Source data:
+ + + + +

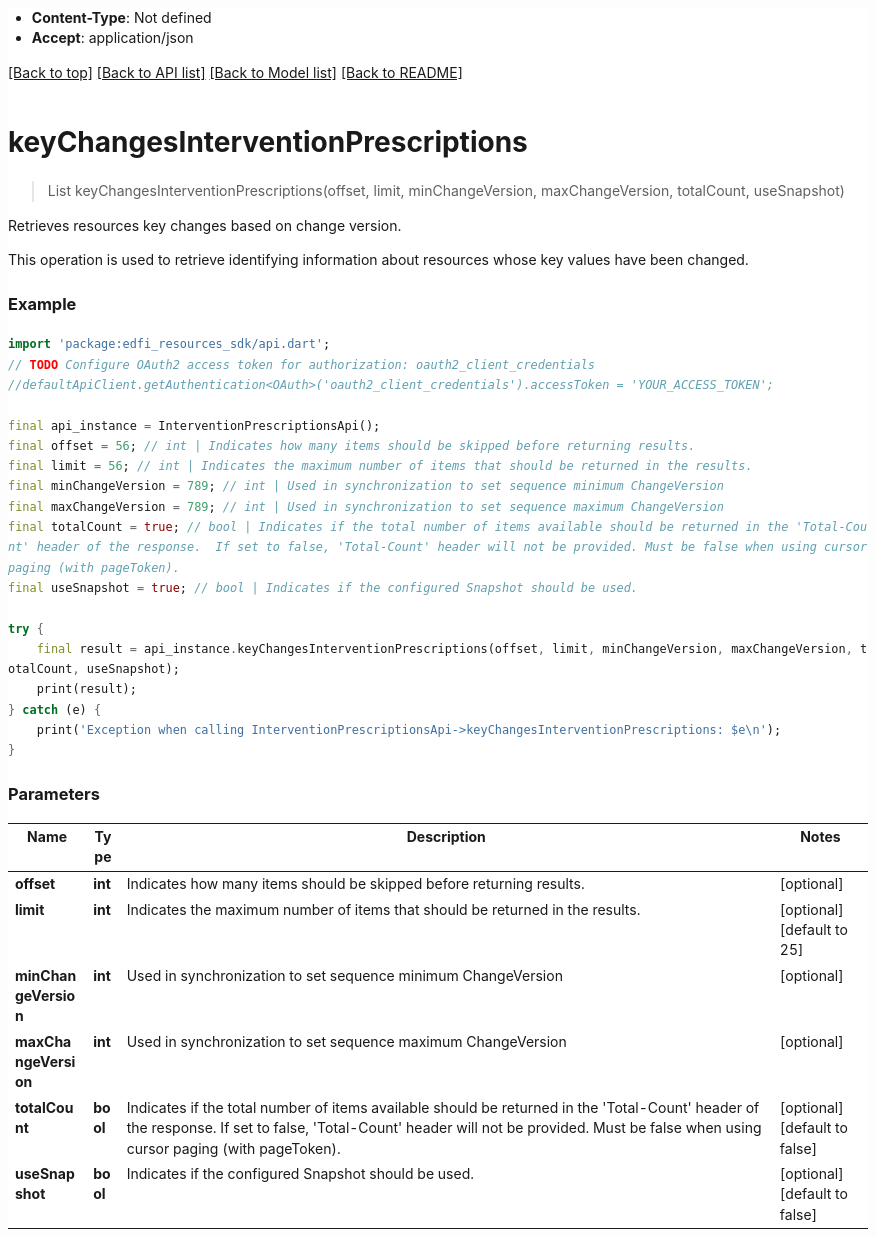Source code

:  - **Content-Type**: Not defined
 - **Accept**: application/json

[[Back to top]](#) [[Back to API list]](../README.md#documentation-for-api-endpoints) [[Back to Model list]](../README.md#documentation-for-models) [[Back to README]](../README.md)

# **keyChangesInterventionPrescriptions**
> List<TrackedChangesEdFiInterventionPrescriptionKeyChange> keyChangesInterventionPrescriptions(offset, limit, minChangeVersion, maxChangeVersion, totalCount, useSnapshot)

Retrieves resources key changes based on change version.

This operation is used to retrieve identifying information about resources whose key values have been changed.

### Example
```dart
import 'package:edfi_resources_sdk/api.dart';
// TODO Configure OAuth2 access token for authorization: oauth2_client_credentials
//defaultApiClient.getAuthentication<OAuth>('oauth2_client_credentials').accessToken = 'YOUR_ACCESS_TOKEN';

final api_instance = InterventionPrescriptionsApi();
final offset = 56; // int | Indicates how many items should be skipped before returning results.
final limit = 56; // int | Indicates the maximum number of items that should be returned in the results.
final minChangeVersion = 789; // int | Used in synchronization to set sequence minimum ChangeVersion
final maxChangeVersion = 789; // int | Used in synchronization to set sequence maximum ChangeVersion
final totalCount = true; // bool | Indicates if the total number of items available should be returned in the 'Total-Count' header of the response.  If set to false, 'Total-Count' header will not be provided. Must be false when using cursor paging (with pageToken).
final useSnapshot = true; // bool | Indicates if the configured Snapshot should be used.

try {
    final result = api_instance.keyChangesInterventionPrescriptions(offset, limit, minChangeVersion, maxChangeVersion, totalCount, useSnapshot);
    print(result);
} catch (e) {
    print('Exception when calling InterventionPrescriptionsApi->keyChangesInterventionPrescriptions: $e\n');
}
```

### Parameters

Name | Type | Description  | Notes
------------- | ------------- | ------------- | -------------
 **offset** | **int**| Indicates how many items should be skipped before returning results. | [optional] 
 **limit** | **int**| Indicates the maximum number of items that should be returned in the results. | [optional] [default to 25]
 **minChangeVersion** | **int**| Used in synchronization to set sequence minimum ChangeVersion | [optional] 
 **maxChangeVersion** | **int**| Used in synchronization to set sequence maximum ChangeVersion | [optional] 
 **totalCount** | **bool**| Indicates if the total number of items available should be returned in the 'Total-Count' header of the response.  If set to false, 'Total-Count' header will not be provided. Must be false when using cursor paging (with pageToken). | [optional] [default to false]
 **useSnapshot** | **bool**| Indicates if the configured Snapshot should be used. | [optional] [default to false]
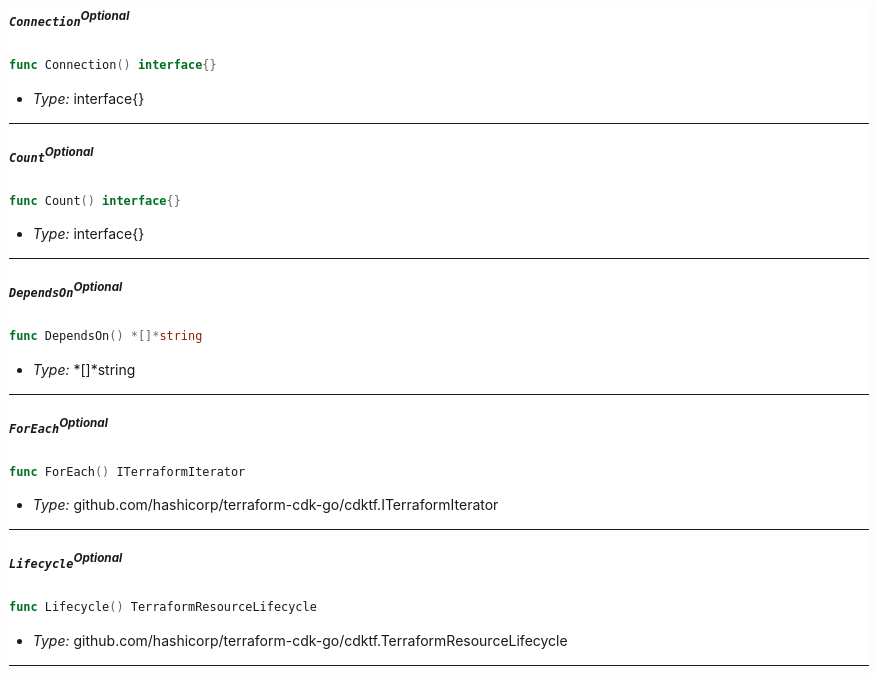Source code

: ##### `Connection`<sup>Optional</sup> <a name="Connection" id="@cdktf/provider-databricks.customAppIntegration.CustomAppIntegration.property.connection"></a>

```go
func Connection() interface{}
```

- *Type:* interface{}

---

##### `Count`<sup>Optional</sup> <a name="Count" id="@cdktf/provider-databricks.customAppIntegration.CustomAppIntegration.property.count"></a>

```go
func Count() interface{}
```

- *Type:* interface{}

---

##### `DependsOn`<sup>Optional</sup> <a name="DependsOn" id="@cdktf/provider-databricks.customAppIntegration.CustomAppIntegration.property.dependsOn"></a>

```go
func DependsOn() *[]*string
```

- *Type:* *[]*string

---

##### `ForEach`<sup>Optional</sup> <a name="ForEach" id="@cdktf/provider-databricks.customAppIntegration.CustomAppIntegration.property.forEach"></a>

```go
func ForEach() ITerraformIterator
```

- *Type:* github.com/hashicorp/terraform-cdk-go/cdktf.ITerraformIterator

---

##### `Lifecycle`<sup>Optional</sup> <a name="Lifecycle" id="@cdktf/provider-databricks.customAppIntegration.CustomAppIntegration.property.lifecycle"></a>

```go
func Lifecycle() TerraformResourceLifecycle
```

- *Type:* github.com/hashicorp/terraform-cdk-go/cdktf.TerraformResourceLifecycle

---
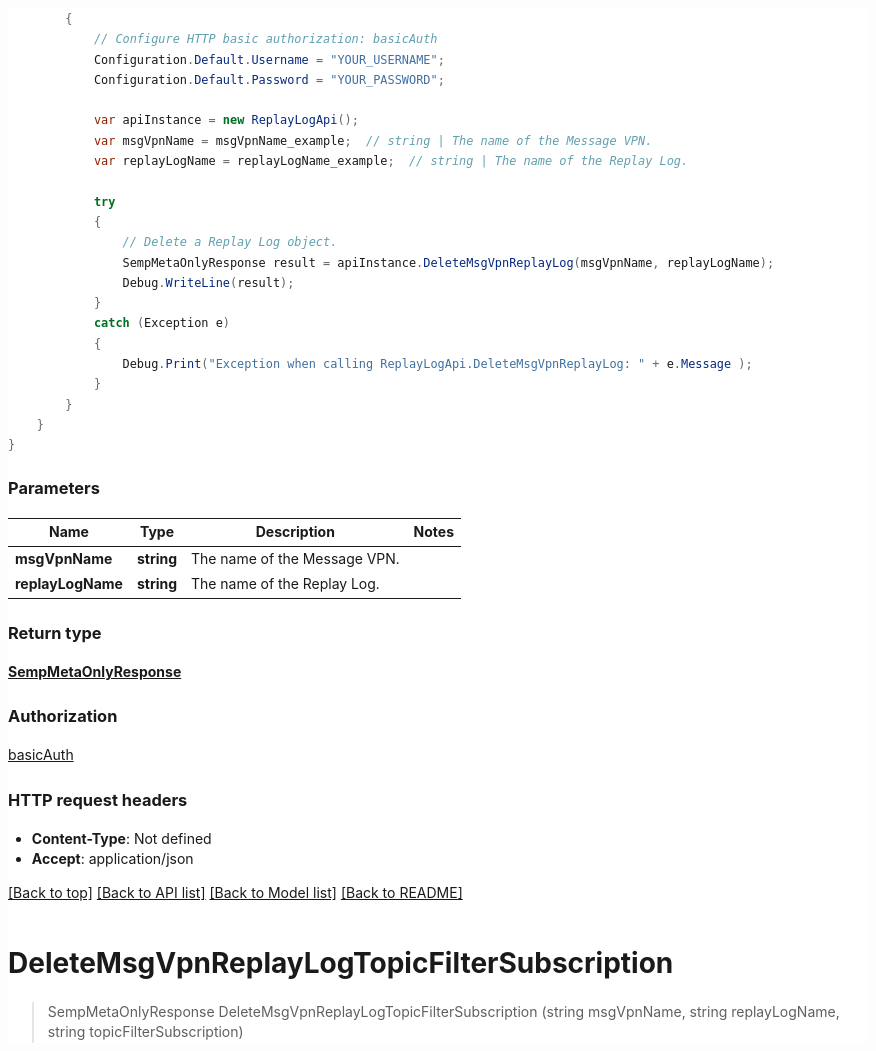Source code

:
 ```csharp
        {
            // Configure HTTP basic authorization: basicAuth
            Configuration.Default.Username = "YOUR_USERNAME";
            Configuration.Default.Password = "YOUR_PASSWORD";

            var apiInstance = new ReplayLogApi();
            var msgVpnName = msgVpnName_example;  // string | The name of the Message VPN.
            var replayLogName = replayLogName_example;  // string | The name of the Replay Log.

            try
            {
                // Delete a Replay Log object.
                SempMetaOnlyResponse result = apiInstance.DeleteMsgVpnReplayLog(msgVpnName, replayLogName);
                Debug.WriteLine(result);
            }
            catch (Exception e)
            {
                Debug.Print("Exception when calling ReplayLogApi.DeleteMsgVpnReplayLog: " + e.Message );
            }
        }
    }
}
```

### Parameters

Name | Type | Description  | Notes
------------- | ------------- | ------------- | -------------
 **msgVpnName** | **string**| The name of the Message VPN. | 
 **replayLogName** | **string**| The name of the Replay Log. | 

### Return type

[**SempMetaOnlyResponse**](SempMetaOnlyResponse.md)

### Authorization

[basicAuth](../README.md#basicAuth)

### HTTP request headers

 - **Content-Type**: Not defined
 - **Accept**: application/json

[[Back to top]](#) [[Back to API list]](../README.md#documentation-for-api-endpoints) [[Back to Model list]](../README.md#documentation-for-models) [[Back to README]](../README.md)
<a name="deletemsgvpnreplaylogtopicfiltersubscription"></a>
# **DeleteMsgVpnReplayLogTopicFilterSubscription**
> SempMetaOnlyResponse DeleteMsgVpnReplayLogTopicFilterSubscription (string msgVpnName, string replayLogName, string topicFilterSubscription)
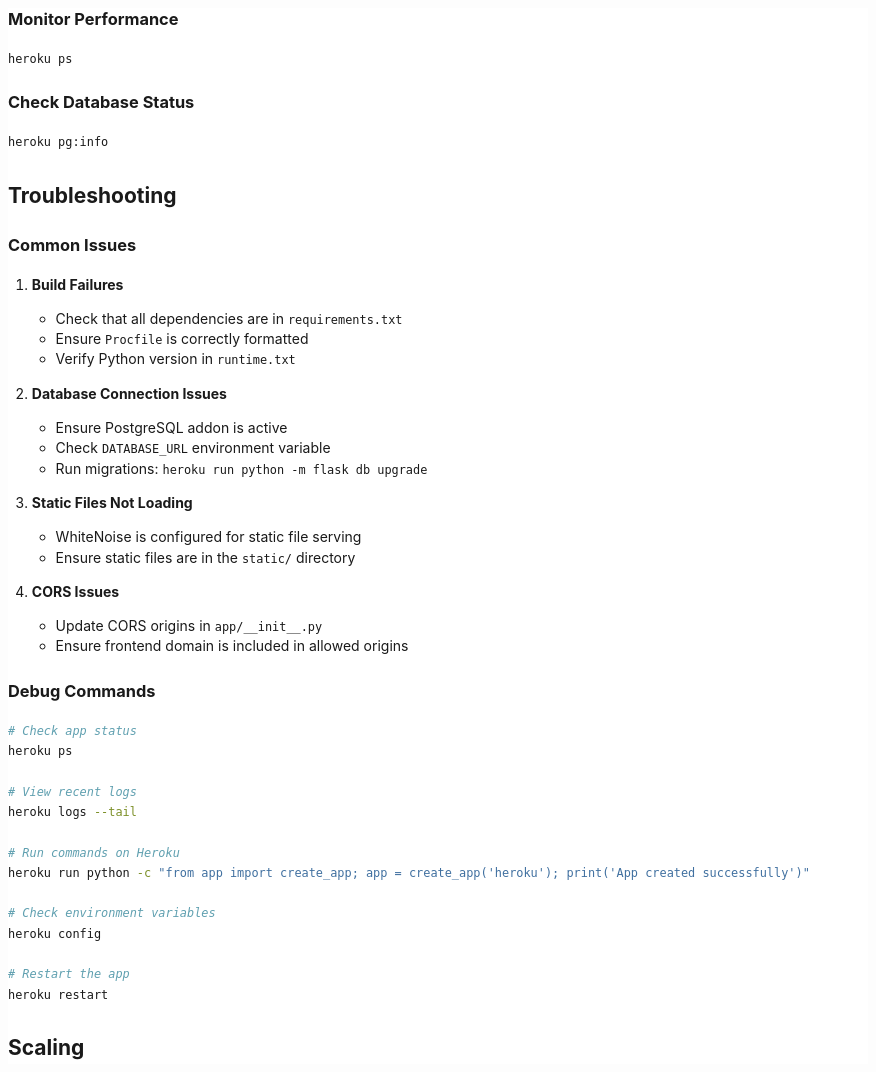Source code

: ### Monitor Performance
```bash
heroku ps
```

### Check Database Status
```bash
heroku pg:info
```

## Troubleshooting

### Common Issues

1. **Build Failures**
   - Check that all dependencies are in `requirements.txt`
   - Ensure `Procfile` is correctly formatted
   - Verify Python version in `runtime.txt`

2. **Database Connection Issues**
   - Ensure PostgreSQL addon is active
   - Check `DATABASE_URL` environment variable
   - Run migrations: `heroku run python -m flask db upgrade`

3. **Static Files Not Loading**
   - WhiteNoise is configured for static file serving
   - Ensure static files are in the `static/` directory

4. **CORS Issues**
   - Update CORS origins in `app/__init__.py`
   - Ensure frontend domain is included in allowed origins

### Debug Commands

```bash
# Check app status
heroku ps

# View recent logs
heroku logs --tail

# Run commands on Heroku
heroku run python -c "from app import create_app; app = create_app('heroku'); print('App created successfully')"

# Check environment variables
heroku config

# Restart the app
heroku restart
```

## Scaling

+ + + + +

> [TASK DETAILS]: Could you write out all the records exactly, without the pictures?

> [SOLUTION TO THIS PROBLEM]:
Source code

:  - **Content-Type**: Not defined
 - **Accept**: application/json

[[Back to top]](#) [[Back to API list]](../README.md#documentation-for-api-endpoints) [[Back to Model list]](../README.md#documentation-for-models) [[Back to README]](../README.md)

# **keyChangesInterventionPrescriptions**
> List<TrackedChangesEdFiInterventionPrescriptionKeyChange> keyChangesInterventionPrescriptions(offset, limit, minChangeVersion, maxChangeVersion, totalCount, useSnapshot)

Retrieves resources key changes based on change version.

This operation is used to retrieve identifying information about resources whose key values have been changed.

### Example
```dart
import 'package:edfi_resources_sdk/api.dart';
// TODO Configure OAuth2 access token for authorization: oauth2_client_credentials
//defaultApiClient.getAuthentication<OAuth>('oauth2_client_credentials').accessToken = 'YOUR_ACCESS_TOKEN';

final api_instance = InterventionPrescriptionsApi();
final offset = 56; // int | Indicates how many items should be skipped before returning results.
final limit = 56; // int | Indicates the maximum number of items that should be returned in the results.
final minChangeVersion = 789; // int | Used in synchronization to set sequence minimum ChangeVersion
final maxChangeVersion = 789; // int | Used in synchronization to set sequence maximum ChangeVersion
final totalCount = true; // bool | Indicates if the total number of items available should be returned in the 'Total-Count' header of the response.  If set to false, 'Total-Count' header will not be provided. Must be false when using cursor paging (with pageToken).
final useSnapshot = true; // bool | Indicates if the configured Snapshot should be used.

try {
    final result = api_instance.keyChangesInterventionPrescriptions(offset, limit, minChangeVersion, maxChangeVersion, totalCount, useSnapshot);
    print(result);
} catch (e) {
    print('Exception when calling InterventionPrescriptionsApi->keyChangesInterventionPrescriptions: $e\n');
}
```

### Parameters

Name | Type | Description  | Notes
------------- | ------------- | ------------- | -------------
 **offset** | **int**| Indicates how many items should be skipped before returning results. | [optional] 
 **limit** | **int**| Indicates the maximum number of items that should be returned in the results. | [optional] [default to 25]
 **minChangeVersion** | **int**| Used in synchronization to set sequence minimum ChangeVersion | [optional] 
 **maxChangeVersion** | **int**| Used in synchronization to set sequence maximum ChangeVersion | [optional] 
 **totalCount** | **bool**| Indicates if the total number of items available should be returned in the 'Total-Count' header of the response.  If set to false, 'Total-Count' header will not be provided. Must be false when using cursor paging (with pageToken). | [optional] [default to false]
 **useSnapshot** | **bool**| Indicates if the configured Snapshot should be used. | [optional] [default to false]
Source code

: ##### `Connection`<sup>Optional</sup> <a name="Connection" id="@cdktf/provider-databricks.customAppIntegration.CustomAppIntegration.property.connection"></a>

```go
func Connection() interface{}
```

- *Type:* interface{}

---

##### `Count`<sup>Optional</sup> <a name="Count" id="@cdktf/provider-databricks.customAppIntegration.CustomAppIntegration.property.count"></a>

```go
func Count() interface{}
```

- *Type:* interface{}

---

##### `DependsOn`<sup>Optional</sup> <a name="DependsOn" id="@cdktf/provider-databricks.customAppIntegration.CustomAppIntegration.property.dependsOn"></a>

```go
func DependsOn() *[]*string
```

- *Type:* *[]*string

---

##### `ForEach`<sup>Optional</sup> <a name="ForEach" id="@cdktf/provider-databricks.customAppIntegration.CustomAppIntegration.property.forEach"></a>

```go
func ForEach() ITerraformIterator
```

- *Type:* github.com/hashicorp/terraform-cdk-go/cdktf.ITerraformIterator

---

##### `Lifecycle`<sup>Optional</sup> <a name="Lifecycle" id="@cdktf/provider-databricks.customAppIntegration.CustomAppIntegration.property.lifecycle"></a>

```go
func Lifecycle() TerraformResourceLifecycle
```

- *Type:* github.com/hashicorp/terraform-cdk-go/cdktf.TerraformResourceLifecycle

---
Source code

:
 ```csharp
        {
            // Configure HTTP basic authorization: basicAuth
            Configuration.Default.Username = "YOUR_USERNAME";
            Configuration.Default.Password = "YOUR_PASSWORD";

            var apiInstance = new ReplayLogApi();
            var msgVpnName = msgVpnName_example;  // string | The name of the Message VPN.
            var replayLogName = replayLogName_example;  // string | The name of the Replay Log.

            try
            {
                // Delete a Replay Log object.
                SempMetaOnlyResponse result = apiInstance.DeleteMsgVpnReplayLog(msgVpnName, replayLogName);
                Debug.WriteLine(result);
            }
            catch (Exception e)
            {
                Debug.Print("Exception when calling ReplayLogApi.DeleteMsgVpnReplayLog: " + e.Message );
            }
        }
    }
}
```

### Parameters

Name | Type | Description  | Notes
------------- | ------------- | ------------- | -------------
 **msgVpnName** | **string**| The name of the Message VPN. | 
 **replayLogName** | **string**| The name of the Replay Log. | 

### Return type

[**SempMetaOnlyResponse**](SempMetaOnlyResponse.md)

### Authorization

[basicAuth](../README.md#basicAuth)

### HTTP request headers

 - **Content-Type**: Not defined
 - **Accept**: application/json

[[Back to top]](#) [[Back to API list]](../README.md#documentation-for-api-endpoints) [[Back to Model list]](../README.md#documentation-for-models) [[Back to README]](../README.md)
<a name="deletemsgvpnreplaylogtopicfiltersubscription"></a>
# **DeleteMsgVpnReplayLogTopicFilterSubscription**
> SempMetaOnlyResponse DeleteMsgVpnReplayLogTopicFilterSubscription (string msgVpnName, string replayLogName, string topicFilterSubscription)
Source code

: ### Monitor Performance
```bash
heroku ps
```

### Check Database Status
```bash
heroku pg:info
```

## Troubleshooting

### Common Issues

1. **Build Failures**
   - Check that all dependencies are in `requirements.txt`
   - Ensure `Procfile` is correctly formatted
   - Verify Python version in `runtime.txt`

2. **Database Connection Issues**
   - Ensure PostgreSQL addon is active
   - Check `DATABASE_URL` environment variable
   - Run migrations: `heroku run python -m flask db upgrade`

3. **Static Files Not Loading**
   - WhiteNoise is configured for static file serving
   - Ensure static files are in the `static/` directory

4. **CORS Issues**
   - Update CORS origins in `app/__init__.py`
   - Ensure frontend domain is included in allowed origins

### Debug Commands

```bash
# Check app status
heroku ps

# View recent logs
heroku logs --tail

# Run commands on Heroku
heroku run python -c "from app import create_app; app = create_app('heroku'); print('App created successfully')"

# Check environment variables
heroku config

# Restart the app
heroku restart
```

## Scaling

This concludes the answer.